Over the past month, Oestreicher has been “working with faculty and staff to identify ways we can do joint programming,” she says. “I think that is so important for students when you are able to bring organizations together. It really just creates a vibrancy when you bring students together to learn from each other.”

That collaboration has already begun.

On June 26, UConn Hillel celebrated a Zoom Shabbat with UConn’s African American Cultural Center.

“It was the first of several events that we are going to host with them to start conversations around racial justice and police brutality. We, the Jewish community, need to learn to be more aware and educated and be good allies for our colleagues.”
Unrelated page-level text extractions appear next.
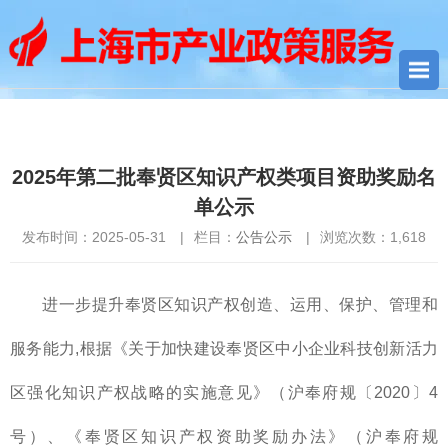
您当前所在位置：
首页
>
公告公示
> 2025年第二批奉贤区知识产
权类项目资助奖励名单公示
2025年第二批奉贤区知识产权类项目资助奖励名
单公示
发布时间：2025-05-31
|
栏目：
公告公示
|
浏览次数：
1,618
进一步提升奉贤区知识产权创造、运用、保护、管理和
服务能力,根据《关于加快建设奉贤区中小企业科技创新活力
区强化知识产权战略的实施意见》（沪奉府规〔2020〕4
号）、《奉贤区知识产权资助奖励办法》（沪奉府规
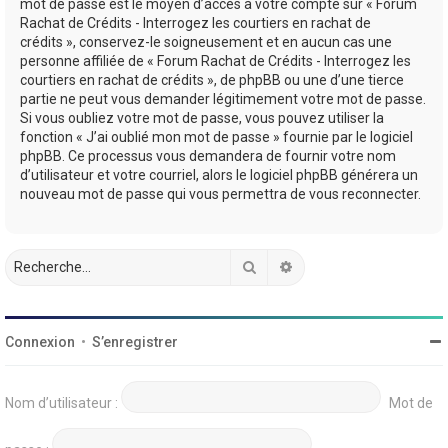
mot de passe est le moyen d’accès à votre compte sur « Forum
Rachat de Crédits - Interrogez les courtiers en rachat de
crédits », conservez-le soigneusement et en aucun cas une
personne affiliée de « Forum Rachat de Crédits - Interrogez les
courtiers en rachat de crédits », de phpBB ou une d’une tierce
partie ne peut vous demander légitimement votre mot de passe.
Si vous oubliez votre mot de passe, vous pouvez utiliser la
fonction « J’ai oublié mon mot de passe » fournie par le logiciel
phpBB. Ce processus vous demandera de fournir votre nom
d’utilisateur et votre courriel, alors le logiciel phpBB générera un
nouveau mot de passe qui vous permettra de vous reconnecter.
Rechercher
Recherche avancée
Connexion
•
S’enregistrer
Nom d’utilisateur :
Mot de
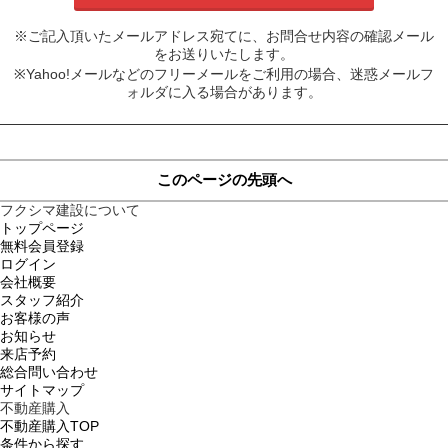
※ご記入頂いたメールアドレス宛てに、お問合せ内容の確認メール
をお送りいたします。
※Yahoo!メールなどのフリーメールをご利用の場合、迷惑メールフ
ォルダに入る場合があります。
このページの先頭へ
フクシマ建設について
トップページ
無料会員登録
ログイン
会社概要
スタッフ紹介
お客様の声
お知らせ
来店予約
総合問い合わせ
サイトマップ
不動産購入
不動産購入TOP
条件から探す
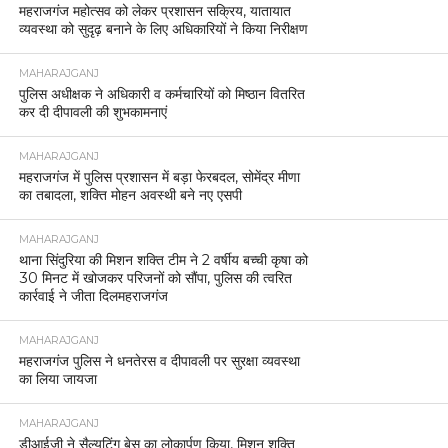
महराजगंज महोत्सव को लेकर प्रशासन सक्रिय, यातायात
व्यवस्था को सुदृढ़ बनाने के लिए अधिकारियों ने किया निरीक्षण
MAHARAJGANJ
पुलिस अधीक्षक ने अधिकारी व कर्मचारियों को मिष्ठान वितरित
कर दी दीपावली की शुभकामनाएं
MAHARAJGANJ
महराजगंज में पुलिस प्रशासन में बड़ा फेरबदल, सोमेंद्र मीणा
का तबादला, शक्ति मोहन अवस्थी बने नए एसपी
MAHARAJGANJ
थाना सिंदुरिया की मिशन शक्ति टीम ने 2 वर्षीय बच्ची कृषा को
30 मिनट में खोजकर परिजनों को सौंपा, पुलिस की त्वरित
कार्रवाई ने जीता दिलमहराजगंज
MAHARAJGANJ
महराजगंज पुलिस ने धनतेरस व दीपावली पर सुरक्षा व्यवस्था
का लिया जायजा
MAHARAJGANJ
डीआईजी ने सैल्युटिंग बेस का लोकार्पण किया, मिशन शक्ति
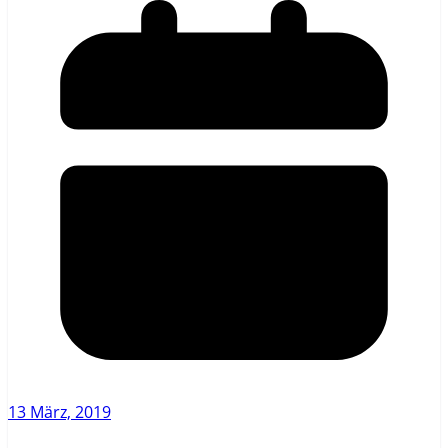
13 März, 2019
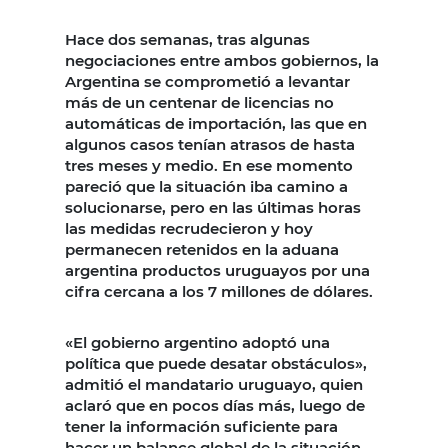
Hace dos semanas, tras algunas
negociaciones entre ambos gobiernos, la
Argentina se comprometió a levantar
más de un centenar de licencias no
automáticas de importación, las que en
algunos casos tenían atrasos de hasta
tres meses y medio. En ese momento
pareció que la situación iba camino a
solucionarse, pero en las últimas horas
las medidas recrudecieron y hoy
permanecen retenidos en la aduana
argentina productos uruguayos por una
cifra cercana a los 7 millones de dólares.
«El gobierno argentino adoptó una
política que puede desatar obstáculos»,
admitió el mandatario uruguayo, quien
aclaró que en pocos días más, luego de
tener la información suficiente para
hacer un balance global de la situación,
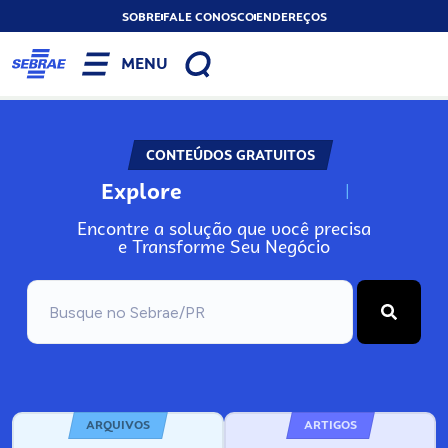
SOBRE
FALE CONOSCO
ENDEREÇOS
MENU
CONTEÚDOS GRATUITOS
Explore
N
o
s
s
o
s
A
Encontre a solução que você precisa
e Transforme Seu Negócio
ARQUIVOS
ARTIGOS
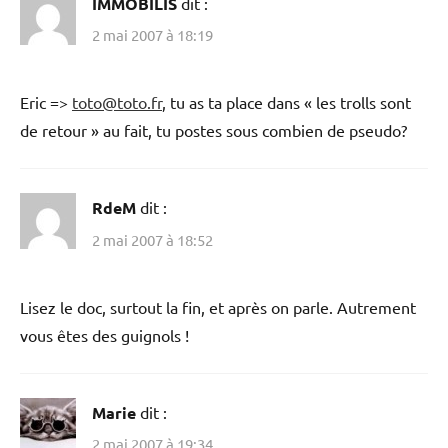
IMMOBILIS
dit :
2 mai 2007 à 18:19
Eric =>
toto@toto.fr
, tu as ta place dans « les trolls sont
de retour » au fait, tu postes sous combien de pseudo?
RdeM
dit :
2 mai 2007 à 18:52
Lisez le doc, surtout la fin, et après on parle. Autrement
vous êtes des guignols !
Marie
dit :
2 mai 2007 à 19:34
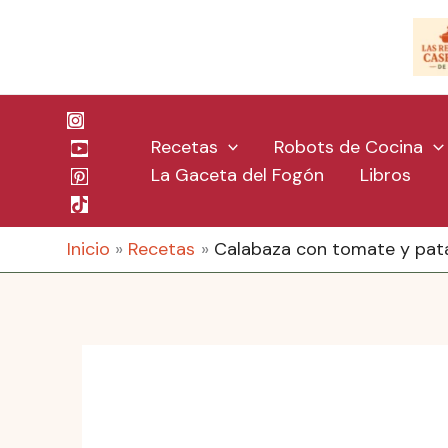
Ir
al
contenido
Recetas
Robots de Cocina
La Gaceta del Fogón
Libros
Inicio
Recetas
Calabaza con tomate y patat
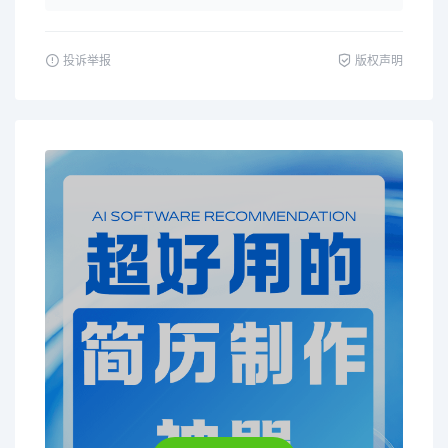
投诉举报
版权声明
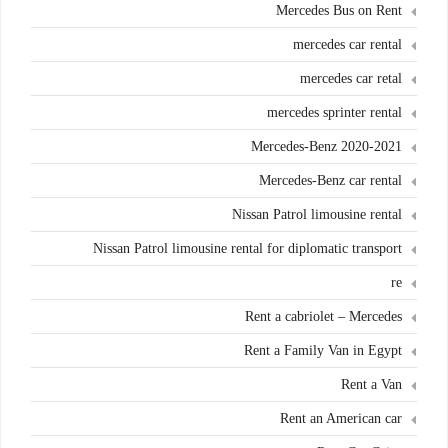
Mercedes Bus on Rent
mercedes car rental
mercedes car retal
mercedes sprinter rental
Mercedes-Benz 2020-2021
Mercedes-Benz car rental
Nissan Patrol limousine rental
Nissan Patrol limousine rental for diplomatic transport
re
Rent a cabriolet – Mercedes
Rent a Family Van in Egypt
Rent a Van
Rent an American car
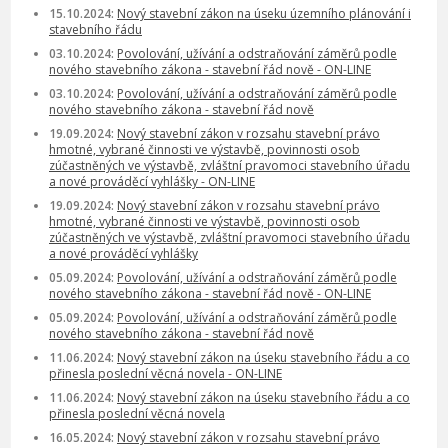
15.10.2024:
Nový stavební zákon na úseku územního plánování i
stavebního řádu
03.10.2024:
Povolování, užívání a odstraňování záměrů podle
nového stavebního zákona - stavební řád nově - ON-LINE
03.10.2024:
Povolování, užívání a odstraňování záměrů podle
nového stavebního zákona - stavební řád nově
19.09.2024:
Nový stavební zákon v rozsahu stavební právo
hmotné, vybrané činnosti ve výstavbě, povinnosti osob
zúčastněných ve výstavbě, zvláštní pravomoci stavebního úřadu
a nové prováděcí vyhlášky - ON-LINE
19.09.2024:
Nový stavební zákon v rozsahu stavební právo
hmotné, vybrané činnosti ve výstavbě, povinnosti osob
zúčastněných ve výstavbě, zvláštní pravomoci stavebního úřadu
a nové prováděcí vyhlášky
05.09.2024:
Povolování, užívání a odstraňování záměrů podle
nového stavebního zákona - stavební řád nově - ON-LINE
05.09.2024:
Povolování, užívání a odstraňování záměrů podle
nového stavebního zákona - stavební řád nově
11.06.2024:
Nový stavební zákon na úseku stavebního řádu a co
přinesla poslední věcná novela - ON-LINE
11.06.2024:
Nový stavební zákon na úseku stavebního řádu a co
přinesla poslední věcná novela
16.05.2024:
Nový stavební zákon v rozsahu stavební právo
But with nearly 2,000 Jewish students at UConn, Oestreicher’s commitment is, first and foremost, to provide leadership, vision and strategy for engaging all UConn Jewish students and creating a pluralistic, vibrant community. 

“So much of what we emphasize,” she says, “is that Hillel really is a place where – whether you are looking for a service, you keep kosher, or have never been at shul a day in your life, don’t know a word in Hebrew and are not even sure what being Jewish means to you – it’s a place that you would feel welcome and at home, regardless of your past in terms of your Jewish identity.”